[YOUR ASSIGNMENT] No record may be left out; print them all verbatim.

[DATA LISTING]
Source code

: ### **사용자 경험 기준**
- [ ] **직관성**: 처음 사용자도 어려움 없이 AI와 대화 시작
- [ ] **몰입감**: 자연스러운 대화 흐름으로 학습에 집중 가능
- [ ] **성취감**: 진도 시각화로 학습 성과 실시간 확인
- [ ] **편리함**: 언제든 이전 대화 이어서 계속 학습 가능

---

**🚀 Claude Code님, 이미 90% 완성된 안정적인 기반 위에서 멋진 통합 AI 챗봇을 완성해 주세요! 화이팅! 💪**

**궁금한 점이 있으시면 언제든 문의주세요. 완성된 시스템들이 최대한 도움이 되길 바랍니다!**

[EXERCISE RESPONSE]
Source code

: ### **사용자 경험 기준**
- [ ] **직관성**: 처음 사용자도 어려움 없이 AI와 대화 시작
- [ ] **몰입감**: 자연스러운 대화 흐름으로 학습에 집중 가능
- [ ] **성취감**: 진도 시각화로 학습 성과 실시간 확인
- [ ] **편리함**: 언제든 이전 대화 이어서 계속 학습 가능

---

**🚀 Claude Code님, 이미 90% 완성된 안정적인 기반 위에서 멋진 통합 AI 챗봇을 완성해 주세요! 화이팅! 💪**

**궁금한 점이 있으시면 언제든 문의주세요. 완성된 시스템들이 최대한 도움이 되길 바랍니다!**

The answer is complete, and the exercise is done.